### Questions
1. Answer these questions about the passage on transplanting flow characteristics to ungauged basins:
(a) Which parameter do the implicit equations used as DG-1 and DG-2 change?
(b) For which rivers did those equations improve precision in depicting trends?
(c) Which figure and table present the results of the DG, DG-1 and DG-2 attempts?
2. In the passage on transplanting flow characteristics to ungauged basins, reproduce word for word everything from "The parameters altered" down to "the observed dataset.".

3.2. Transplant of Hydrological Flow Characteristics from Gauged to Ungauged Basins

The parameters altered in calibration and validation of R6G provided basic hydrological characteristics of the Isahaya catchment (since exists only a single gauge in the whole catchment). The assumption of approximate homogeneity in the cases of DG makes the method very simplistic. Adopting all the parameters’ values (DG) as attained in R6G, the resultant hydrograph correlated reasonably with the observed intermitted dataset but overestimated or underestimate the mean daily flow rate. Modifying some of the globalized parameter(s) using an implicit equation could improve the accuracy of estimated discharge at an ungauged site. Using such implicit equations (Equation (12) or Equation (13)) as DG-1 and DG-2 below to alter the groundwater delay only improved precision in depicting the trends for R1, R2, R5, and R7 as compared to the observed dataset.

${\text{GW}}_{\text{D}}{}_{\text{R}\text{.No}}={\text{GW}}_{\text{D}}{}_{\text{R6G}}{\left[\frac{A_{\text{R}\text{.No}}}{A_{\text{R6G}}}\right]}^{{\text{SLP}}_{\text{R6G}}/{\text{SLP}}_{\text{R}\text{.No}}}$ (12)

or

${\text{GW\_D}}_{\text{R}\text{.No}}={\text{GW\_D}}_{\text{R6G}}\left[\frac{A_{\text{R}\text{.No}}}{A_{\text{R6G}}}\right]$ (13)

where; GW_D is ground water delay, R.No is river number (1, 2, 3…), A is the watershed area, SLP is the avarage slope.

Figure 4 and Table 5 are the results of DG, DG-1 & DG-2 attempts to characterize continuous flow at the ungauged site. The overestimation or underestimation of the flow rate and the absence of crests during large rainfall events

were some of the misrepresentations of the hydrography at the ungauged site using the methods DG, DG-1 & DG-2. Although the above methods represent the trend at ungauged sites, they are abstract because river basins have some heterogeneity despite their proximity to the donor. Changes in calibration parameters are relative to other parameters at a given site despite similarity and proximity. This was evident in the way different river basins responded to changes in groundwater delay value as per Equation (12) and Equation (13). In rare cases, a changing a single parameter can lead to an optimal simulation. In the case of a single gauging station, it was not possible to change parameters relative to other parameters due to scanty hydrological information about the watershed. Due to these uncertainties, the method described above is not reliable and cannot be applied to other sites with similar hydrological characteristics.

### Data extract
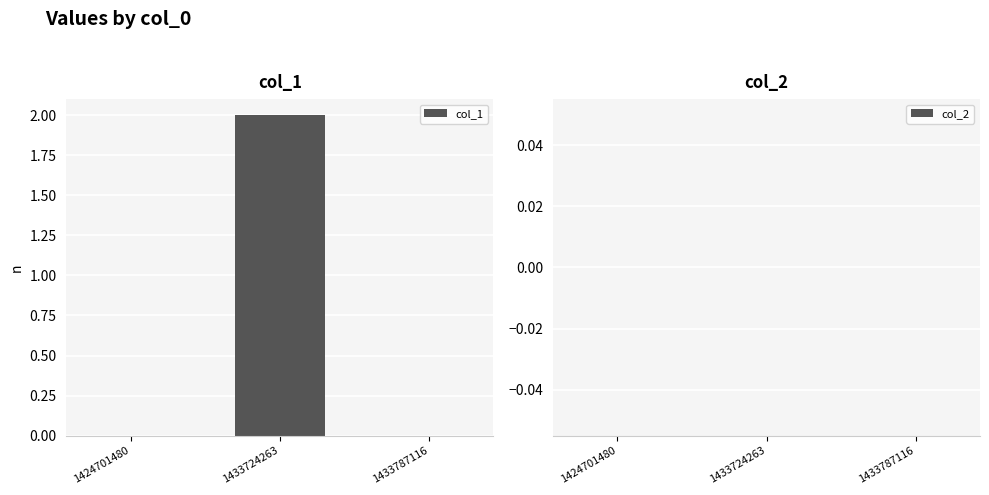

How many series are shown in this chart?

1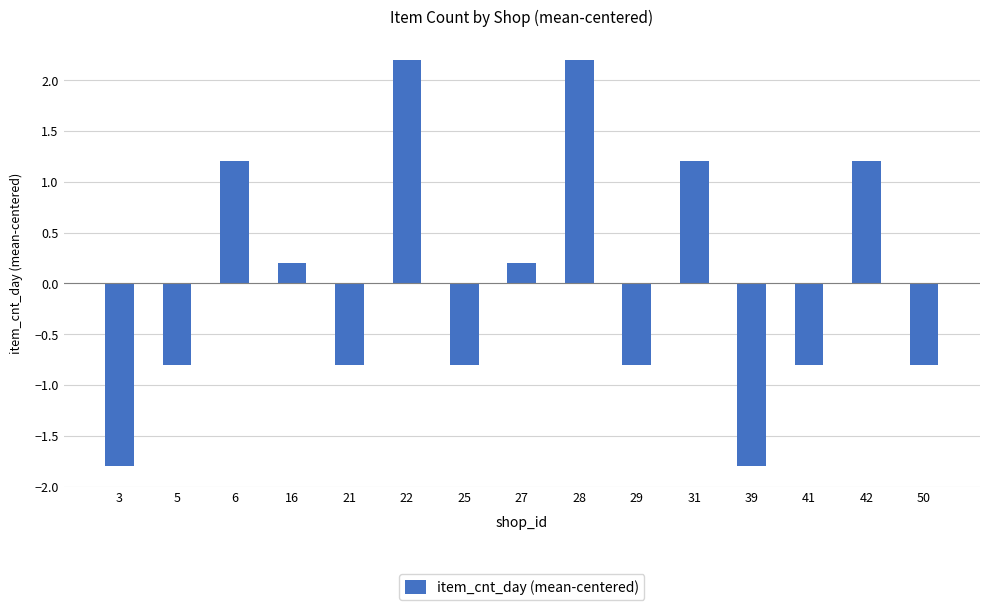

What is the difference between the maximum and minimum values?

4.0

### Answer section
1.
(a) The groundwater delay.
(b) R1, R2, R5, and R7.
(c) Figure 4 and Table 5.

2.
The parameters altered in calibration and validation of R6G provided basic hydrological characteristics of the Isahaya catchment (since exists only a single gauge in the whole catchment). The assumption of approximate homogeneity in the cases of DG makes the method very simplistic. Adopting all the parameters’ values (DG) as attained in R6G, the resultant hydrograph correlated reasonably with the observed intermitted dataset but overestimated or underestimate the mean daily flow rate. Modifying some of the globalized parameter(s) using an implicit equation could improve the accuracy of estimated discharge at an ungauged site. Using such implicit equations (Equation (12) or Equation (13)) as DG-1 and DG-2 below to alter the groundwater delay only improved precision in depicting the trends for R1, R2, R5, and R7 as compared to the observed dataset.